WORK INSTRUCTIONS
Count the lines in the data below that contain the string "make", treating uppercase and lowercase letters as distinct, and reply with that number alone.

INFORMATION PROVIDED
*** Begin section ***
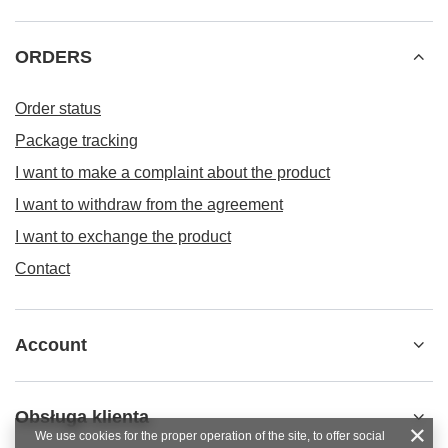
ORDERS
Order status
Package tracking
I want to make a complaint about the product
I want to withdraw from the agreement
I want to exchange the product
Contact
Account
Obsługa klienta
We use cookies for the proper operation of the site, to offer social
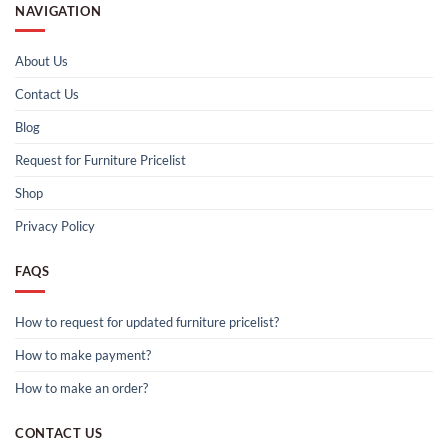
NAVIGATION
About Us
Contact Us
Blog
Request for Furniture Pricelist
Shop
Privacy Policy
FAQS
How to request for updated furniture pricelist?
How to make payment?
How to make an order?
CONTACT US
*** End section ***
SOLUTION TO THIS PROBLEM
3